I maintain a portfolio of research projects that combine themes from human ecology, infectious disease dynamics, social network analysis, and biodemography. A very incomplete sampling of this portfolio can be found below.
The key theme that links projects in this area is taking very seriously individual behavior – and its inherent variability – to understand how social structure affects diffusion processes like the transmission of infections. I employ a mix of mathematical and computational modeling, advanced statistical tools, and technologically enhanced, naturalistic observation to push the boundaries of our understanding of complex social processes. This work has clear applications to more general questions in Anthropology about the transmission of culture and the maintenance of diversity.
Humans have been adapting to changing climates since the origin of the genus Homo. A major focus of current work is understanding how this remarkable capacity for adaptation can be leveraged to deal with the downsides of climate change.
Exchange networks and mobility are key human adaptations to changing environmental circumstances. Changing patterns of network ties and mobility also clearly have consequences for the dynamics of infectious disease.

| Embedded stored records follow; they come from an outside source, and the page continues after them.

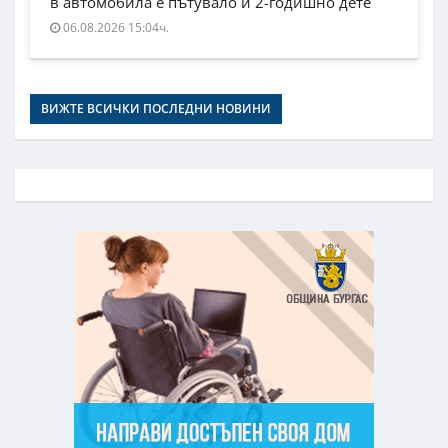
в автомобила е пътувало и 2-годишно дете
06.08.2026 15:04ч.
ВИЖТЕ ВСИЧКИ ПОСЛЕДНИ НОВИНИ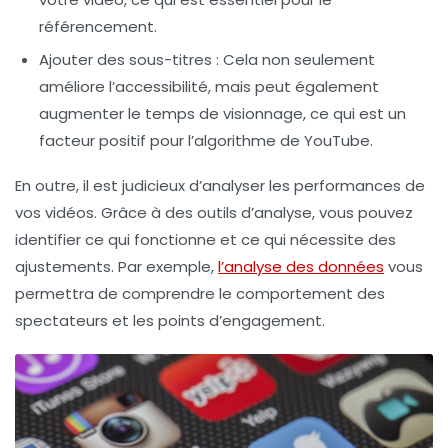
référencement.
Ajouter des sous-titres
: Cela non seulement
améliore l’accessibilité, mais peut également
augmenter le temps de visionnage, ce qui est un
facteur positif pour l’algorithme de YouTube.
En outre, il est judicieux d’analyser les performances de
vos vidéos. Grâce à des outils d’analyse, vous pouvez
identifier ce qui fonctionne et ce qui nécessite des
ajustements. Par exemple,
l’analyse des données
vous
permettra de comprendre le comportement des
spectateurs et les points d’engagement.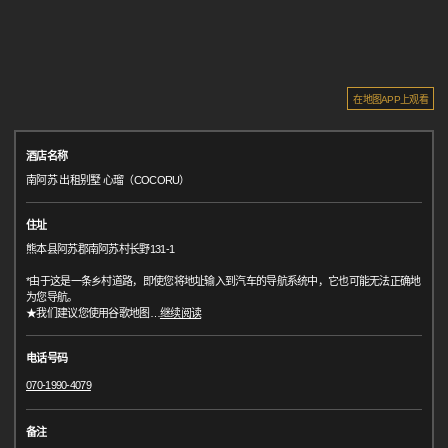
在地图APP上观看
酒店名称
南阿苏 出租别墅 心瑠（COCORU）
住址
熊本县阿苏郡南阿苏村长野131-1
*由于这是一条乡村道路，即使您将地址输入到汽车的导航系统中，它也可能无法正确地
为您导航。
★我们建议您使用谷歌地图
…
继续阅读
电话号码
070-1990-4079
备注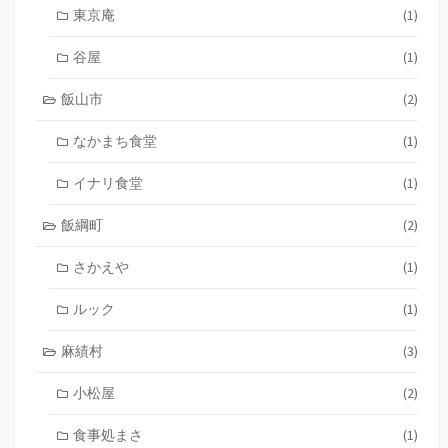
東京庵
(1)
谷屋
(1)
飯山市
(2)
なかまち食堂
(1)
イナリ食堂
(1)
飯綱町
(2)
さかえや
(1)
ルック
(1)
麻績村
(3)
小松屋
(2)
食事処まさ
(1)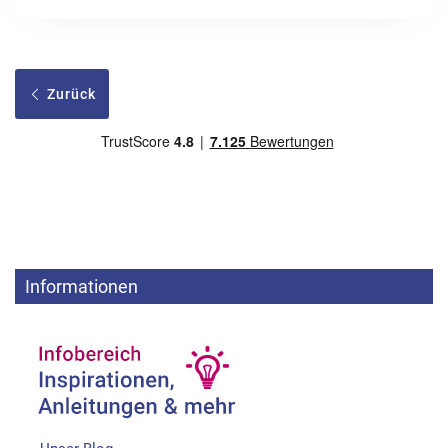
Zurück
Informationen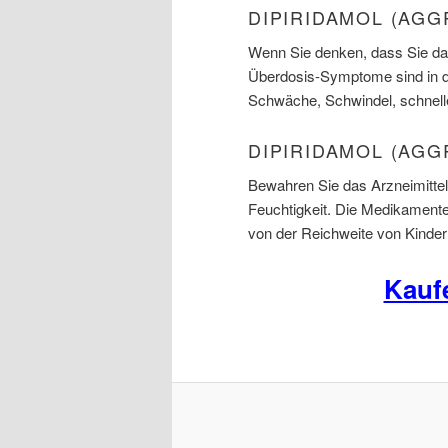
DIPIRIDAMOL (AG
Wenn Sie denken, dass Sie das
Überdosis-Symptome sind in de
Schwäche, Schwindel, schnell
DIPIRIDAMOL (AG
Bewahren Sie das Arzneimitte
Feuchtigkeit. Die Medikament
von der Reichweite von Kinder
Kauf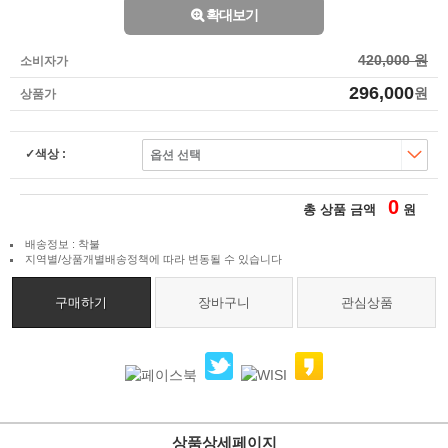
확대보기
420,000 원
소비자가
296,000
원
상품가
색상 :
0
총 상품 금액
원
배송정보 : 착불
지역별/상품개별배송정책에 따라 변동될 수 있습니다
구매하기
장바구니
관심상품
상품상세페이지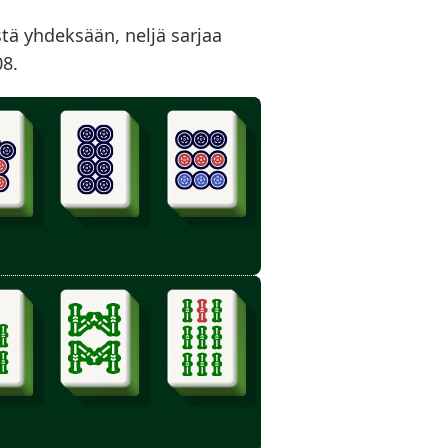
tä yhdeksään, neljä sarjaa
08.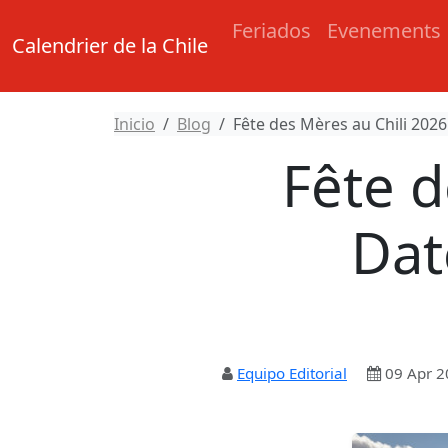
Feriados
Evenements
Calendrier de la Chile
Inicio
Blog
Fête des Mères au Chili 2026 
Fête d
Dat
Equipo Editorial
09 Apr 2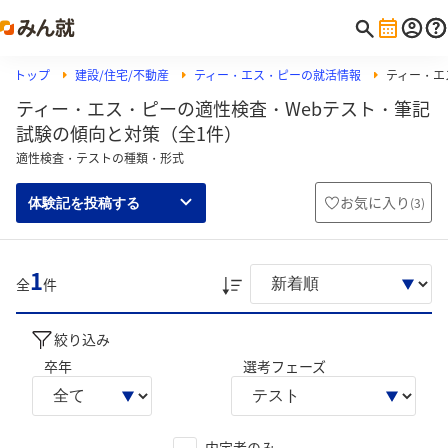
トップ
建設/住宅/不動産
ティー・エス・ピーの就活情報
ティー・エ
ティー・エス・ピーの適性検査・Webテスト・筆記
試験の傾向と対策（全1件）
適性検査・テストの種類・形式
お気に入り
(
3
)
体験記を投稿する
1
全
件
絞り込み
卒年
選考フェーズ
内定者のみ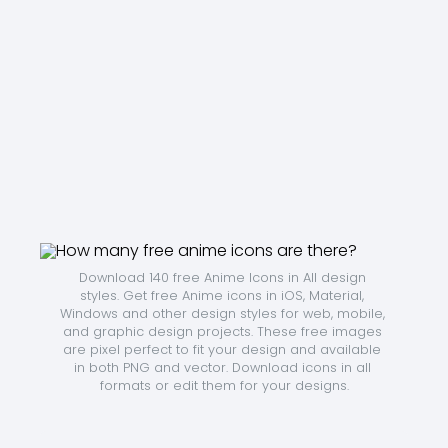
Download 140 free Anime Icons in All design 
styles. Get free Anime icons in iOS, Material, 
Windows and other design styles for web, mobile, 
and graphic design projects. These free images 
are pixel perfect to fit your design and available 
in both PNG and vector. Download icons in all 
formats or edit them for your designs.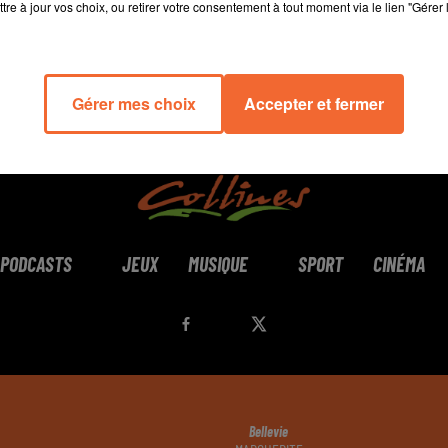
tre à jour vos choix, ou retirer votre consentement à tout moment via le lien "Gérer 
Gérer mes choix
Accepter et fermer
PODCASTS
JEUX
MUSIQUE
SPORT
CINÉMA
Bellevie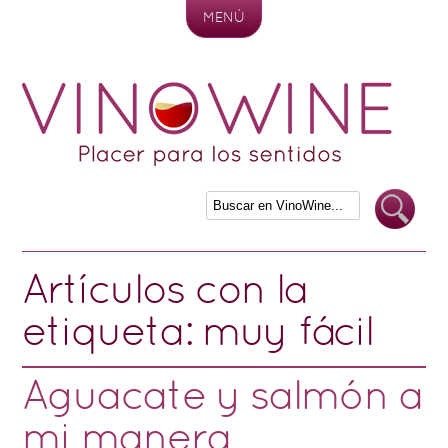
MENÚ
Skip to content
Artículos con la
etiqueta:
muy fácil
Aguacate y salmón a
mi manera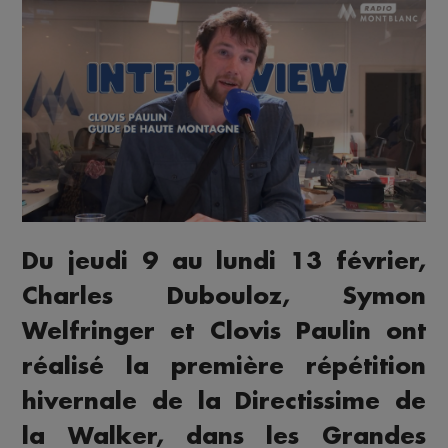
Du jeudi 9 au lundi 13 février,
Charles Dubouloz, Symon
Welfringer et Clovis Paulin ont
réalisé la première répétition
hivernale de la Directissime de
la Walker, dans les Grandes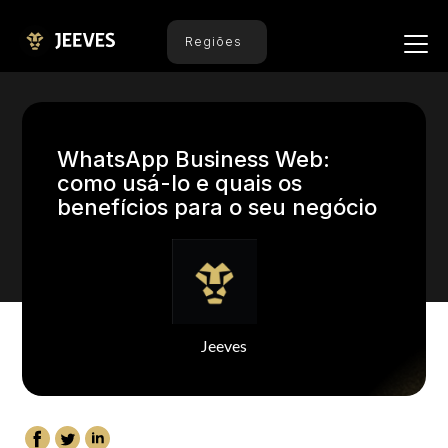
Regiões
WhatsApp Business Web:
como usá-lo e quais os
benefícios para o seu negócio
Jeeves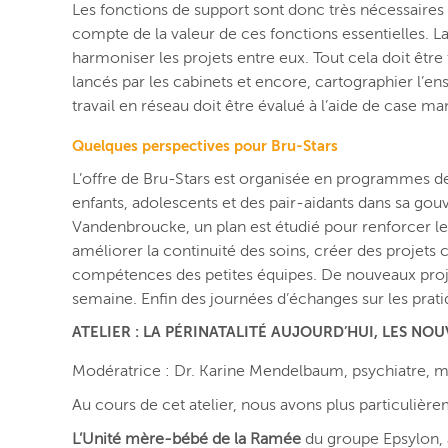
Les fonctions de support sont donc très nécessaires 
compte de la valeur de ces fonctions essentielles. La 
harmoniser les projets entre eux. Tout cela doit être 
lancés par les cabinets et encore, cartographier l’
travail en réseau doit être évalué à l’aide de case
Quelques perspectives pour Bru-Stars
L’offre de Bru-Stars est organisée en programmes de 
enfants, adolescents et des pair-aidants dans sa gou
Vandenbroucke, un plan est étudié pour renforcer les éq
améliorer la continuité des soins, créer des projets
compétences des petites équipes. De nouveaux proj
semaine. Enfin des journées d’échanges sur les prat
ATELIER : LA PÉRINATALITÉ AUJOURD’HUI, LES N
Modératrice : Dr. Karine Mendelbaum, psychiatre, mé
Au cours de cet atelier, nous avons plus particuliè
L’Unité mère-bébé de la Ramée
du groupe Epsylon, 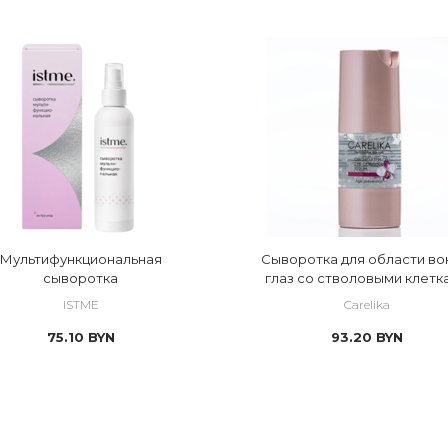
 нормальная
 лицо
Скидка
я
 обезвоженная
 локально
ая
 проблемная
 сухая
ПРОРЫВНЫЕ ФОРМУЛЫ | ПОТРЯСАЮЩИЕ РЕЗУЛЬТАТЫ
 уставшая кожа
кани
 чувствительная
othys
Мультифункциональная
Сыворотка для области во
кольте
сыворотка
глаз со стволовыми клетк
орхидеи
ISTME
Carelika
75.10
BYN
93.20
BYN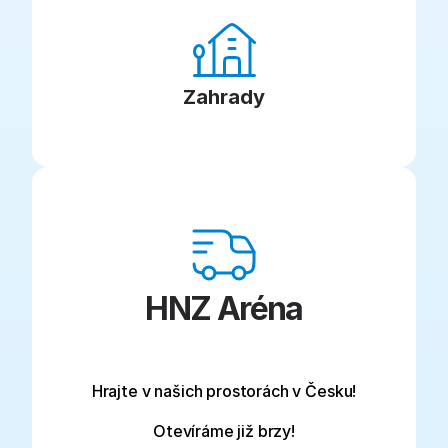
Zahrady
HNZ Aréna
Hrajte v našich prostorách v Česku!
Otevíráme již brzy!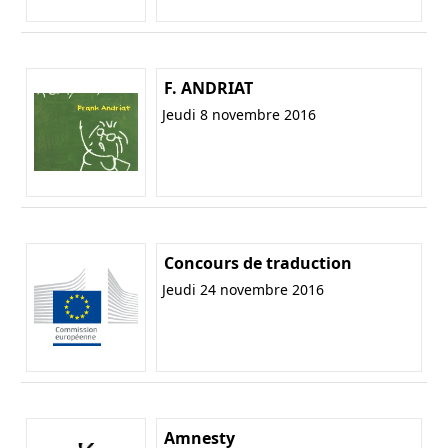
F. ANDRIAT
Jeudi 8 novembre 2016
Concours de traduction
Jeudi 24 novembre 2016
Amnesty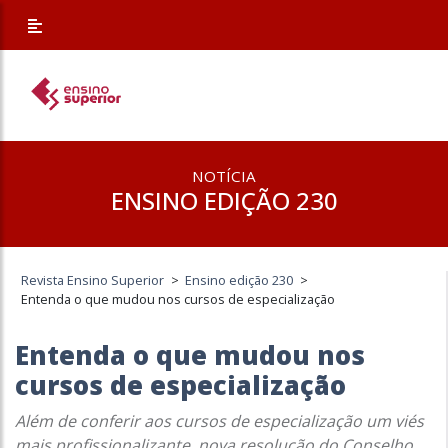
NOTÍCIA
ENSINO EDIÇÃO 230
Revista Ensino Superior
>
Ensino edição 230
>
Entenda o que mudou nos cursos de especialização
Entenda o que mudou nos
cursos de especialização
Além de conferir aos cursos de especialização um viés
mais profissionalizante, nova resolução do Conselho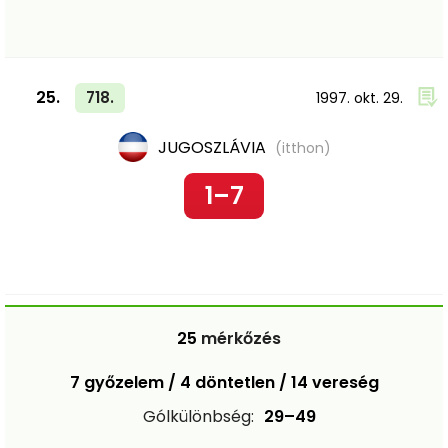
25.
718.
1997. okt. 29.
JUGOSZLÁVIA
(itthon)
1–7
25
mérkőzés
7 győzelem / 4 döntetlen / 14 vereség
Gólkülönbség:
29–49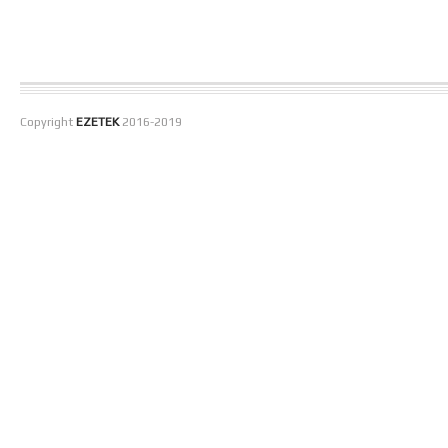
Copyright
EZETEK
2016-2019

All of my technical and applied research emerged from longstanding interest in the evolution of human life histories. The principal questions that drive this area of my research include: (1) Why do humans begin reproducing so late, have such low fertility, and live so long? (2) What role has environmental variation played in shaping human life histories? (3) How does biodemographic heterogeneity arise?
In collaboration with former PhD-student Mike Price and an interdisciplinary team of scholars, I have recently become interested in problems of reconstruction of past populations. A central feature of this work is improving inference for past populations. We can do this by applying modern Bayesian statistical methods to historical inference, but also by building in theory from age-structured demography.
Humans share a most recent common ancestor with chimpanzees and bonobos and understanding the human condition is greatly enhanced by the comparisons between the three species. I started out professional life as a primatologist and still occasionally venture into that territory.